Selected text

Tuesday, 15 May 2018

Questions and Answers Part 4 - Family

Families are like fudge, so they say - sweet, with a few nuts. And there's none too much nuttier in many families' eyes than a parent or grandparent who decides to throw caution to the wind and swap their nice, secure, respectable house for something a fraction of the size on wheels! It can come as a surprise, a huge shock even, and it doesn't always go down well, but as with most things, everyone accepts it and gets used to it in time.

I've deliberately left this question until now to answer, as it's the one closest to my heart and the thing I definitely struggle with the most:

How will I cope being far away from my family, especially my children and grandchildren? What if I miss them too much or they forget me?

Those of you who have followed me and my family for years will know I'm the mum of two boys - well, young men now. I don't write about them much any more as they are adults with their own houses, jobs and lives and I don't think I need to embarrass them by dragging them into my rambles, but here they are. Liam (left) is 21 and Alistair (right) is 19.

Saved data entries
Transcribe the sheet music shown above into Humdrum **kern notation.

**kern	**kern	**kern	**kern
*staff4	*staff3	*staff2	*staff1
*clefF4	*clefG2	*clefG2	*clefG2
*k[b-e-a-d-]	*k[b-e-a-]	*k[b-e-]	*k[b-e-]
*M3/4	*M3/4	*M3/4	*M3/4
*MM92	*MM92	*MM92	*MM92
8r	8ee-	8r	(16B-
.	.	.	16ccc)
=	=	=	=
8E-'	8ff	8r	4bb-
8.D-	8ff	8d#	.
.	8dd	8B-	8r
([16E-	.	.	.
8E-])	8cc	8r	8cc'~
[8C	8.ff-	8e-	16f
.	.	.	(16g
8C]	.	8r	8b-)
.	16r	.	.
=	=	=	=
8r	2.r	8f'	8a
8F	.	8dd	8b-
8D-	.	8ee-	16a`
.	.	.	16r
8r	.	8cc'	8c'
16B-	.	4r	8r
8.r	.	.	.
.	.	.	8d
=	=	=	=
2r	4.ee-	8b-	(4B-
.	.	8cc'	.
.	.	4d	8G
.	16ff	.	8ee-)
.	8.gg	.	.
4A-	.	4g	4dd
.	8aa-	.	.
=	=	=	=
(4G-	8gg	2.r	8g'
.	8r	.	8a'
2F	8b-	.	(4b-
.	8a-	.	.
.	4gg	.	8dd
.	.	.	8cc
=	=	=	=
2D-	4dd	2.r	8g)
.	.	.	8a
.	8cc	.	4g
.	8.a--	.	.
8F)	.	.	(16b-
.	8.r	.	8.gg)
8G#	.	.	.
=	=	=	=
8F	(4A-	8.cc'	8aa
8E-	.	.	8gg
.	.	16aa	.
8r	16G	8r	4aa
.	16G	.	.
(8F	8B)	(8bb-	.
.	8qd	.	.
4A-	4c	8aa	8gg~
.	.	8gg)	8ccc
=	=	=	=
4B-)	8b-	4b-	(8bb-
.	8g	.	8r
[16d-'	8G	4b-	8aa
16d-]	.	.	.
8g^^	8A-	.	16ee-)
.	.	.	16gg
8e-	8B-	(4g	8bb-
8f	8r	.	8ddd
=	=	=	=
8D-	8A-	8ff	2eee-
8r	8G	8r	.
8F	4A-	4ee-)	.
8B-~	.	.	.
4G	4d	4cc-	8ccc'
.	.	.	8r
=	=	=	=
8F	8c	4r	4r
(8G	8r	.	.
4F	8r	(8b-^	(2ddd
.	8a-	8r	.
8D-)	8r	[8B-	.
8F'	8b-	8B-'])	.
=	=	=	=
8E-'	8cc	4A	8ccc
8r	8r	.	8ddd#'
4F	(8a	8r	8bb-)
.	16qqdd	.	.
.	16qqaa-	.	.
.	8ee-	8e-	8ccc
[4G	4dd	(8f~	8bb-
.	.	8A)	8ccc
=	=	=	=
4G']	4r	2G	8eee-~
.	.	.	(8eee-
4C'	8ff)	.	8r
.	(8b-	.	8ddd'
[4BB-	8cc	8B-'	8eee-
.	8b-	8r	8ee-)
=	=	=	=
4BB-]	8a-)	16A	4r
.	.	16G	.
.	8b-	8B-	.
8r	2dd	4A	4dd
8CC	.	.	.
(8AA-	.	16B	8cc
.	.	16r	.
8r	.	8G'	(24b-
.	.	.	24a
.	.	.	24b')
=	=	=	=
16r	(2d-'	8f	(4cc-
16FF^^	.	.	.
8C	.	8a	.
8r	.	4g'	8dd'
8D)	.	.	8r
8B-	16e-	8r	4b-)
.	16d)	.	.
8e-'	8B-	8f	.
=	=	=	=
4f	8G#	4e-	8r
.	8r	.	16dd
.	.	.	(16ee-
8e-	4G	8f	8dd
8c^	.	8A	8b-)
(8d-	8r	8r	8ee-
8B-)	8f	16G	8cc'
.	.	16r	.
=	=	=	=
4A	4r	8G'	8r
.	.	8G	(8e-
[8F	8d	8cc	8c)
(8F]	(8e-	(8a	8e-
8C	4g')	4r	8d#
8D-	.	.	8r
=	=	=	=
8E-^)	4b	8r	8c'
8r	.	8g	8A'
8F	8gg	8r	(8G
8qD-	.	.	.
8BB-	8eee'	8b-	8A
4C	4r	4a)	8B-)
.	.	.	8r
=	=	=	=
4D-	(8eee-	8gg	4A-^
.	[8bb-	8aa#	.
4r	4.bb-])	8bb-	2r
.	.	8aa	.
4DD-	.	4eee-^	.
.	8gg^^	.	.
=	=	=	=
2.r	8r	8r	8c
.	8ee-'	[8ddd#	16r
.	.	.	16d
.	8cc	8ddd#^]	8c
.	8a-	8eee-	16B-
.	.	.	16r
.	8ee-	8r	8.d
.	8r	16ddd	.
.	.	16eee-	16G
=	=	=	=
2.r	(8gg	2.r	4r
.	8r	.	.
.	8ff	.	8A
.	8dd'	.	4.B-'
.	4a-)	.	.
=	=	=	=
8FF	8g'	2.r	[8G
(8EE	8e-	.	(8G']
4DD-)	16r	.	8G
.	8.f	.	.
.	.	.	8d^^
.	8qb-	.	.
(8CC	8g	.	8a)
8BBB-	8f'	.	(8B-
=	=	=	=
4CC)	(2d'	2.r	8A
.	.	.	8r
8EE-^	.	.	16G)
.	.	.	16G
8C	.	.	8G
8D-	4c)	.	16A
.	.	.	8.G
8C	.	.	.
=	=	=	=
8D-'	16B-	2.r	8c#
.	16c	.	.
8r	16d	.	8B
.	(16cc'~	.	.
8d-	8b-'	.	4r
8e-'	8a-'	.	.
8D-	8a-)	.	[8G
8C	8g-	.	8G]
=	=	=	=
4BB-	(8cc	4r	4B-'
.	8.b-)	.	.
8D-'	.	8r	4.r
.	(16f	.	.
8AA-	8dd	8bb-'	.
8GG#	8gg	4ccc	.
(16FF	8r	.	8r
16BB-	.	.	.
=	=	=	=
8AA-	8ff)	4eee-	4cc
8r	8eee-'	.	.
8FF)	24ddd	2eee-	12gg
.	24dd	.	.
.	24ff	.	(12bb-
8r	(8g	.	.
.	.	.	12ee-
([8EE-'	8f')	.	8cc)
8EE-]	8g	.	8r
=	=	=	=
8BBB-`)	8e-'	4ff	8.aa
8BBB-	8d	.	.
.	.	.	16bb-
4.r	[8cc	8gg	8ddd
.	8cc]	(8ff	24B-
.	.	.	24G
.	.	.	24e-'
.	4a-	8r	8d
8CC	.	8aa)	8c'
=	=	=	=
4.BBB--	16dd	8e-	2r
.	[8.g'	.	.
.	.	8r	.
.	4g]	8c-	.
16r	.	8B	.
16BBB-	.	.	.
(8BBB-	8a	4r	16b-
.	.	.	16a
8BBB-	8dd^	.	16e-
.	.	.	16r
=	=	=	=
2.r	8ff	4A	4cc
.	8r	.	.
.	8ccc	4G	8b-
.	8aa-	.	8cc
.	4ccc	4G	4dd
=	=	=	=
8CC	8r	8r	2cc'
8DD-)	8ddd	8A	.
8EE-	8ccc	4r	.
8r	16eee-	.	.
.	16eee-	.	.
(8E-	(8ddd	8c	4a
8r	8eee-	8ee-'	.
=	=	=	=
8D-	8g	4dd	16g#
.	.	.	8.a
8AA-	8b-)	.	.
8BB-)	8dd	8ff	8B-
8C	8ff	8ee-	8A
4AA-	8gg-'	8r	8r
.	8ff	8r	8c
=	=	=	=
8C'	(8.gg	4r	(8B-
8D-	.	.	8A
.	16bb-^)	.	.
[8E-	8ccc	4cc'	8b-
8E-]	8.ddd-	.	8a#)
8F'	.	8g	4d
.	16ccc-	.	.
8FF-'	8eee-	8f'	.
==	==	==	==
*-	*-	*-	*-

Prompt
From the blog post about family above, quote the passage that begins at the words "Questions and Answers" and stops after the words "they forget me?".

Output of the exercise
Questions and Answers Part 4 - Family

Families are like fudge, so they say - sweet, with a few nuts. And there's none too much nuttier in many families' eyes than a parent or grandparent who decides to throw caution to the wind and swap their nice, secure, respectable house for something a fraction of the size on wheels! It can come as a surprise, a huge shock even, and it doesn't always go down well, but as with most things, everyone accepts it and gets used to it in time.

I've deliberately left this question until now to answer, as it's the one closest to my heart and the thing I definitely struggle with the most:

How will I cope being far away from my family, especially my children and grandchildren? What if I miss them too much or they forget me?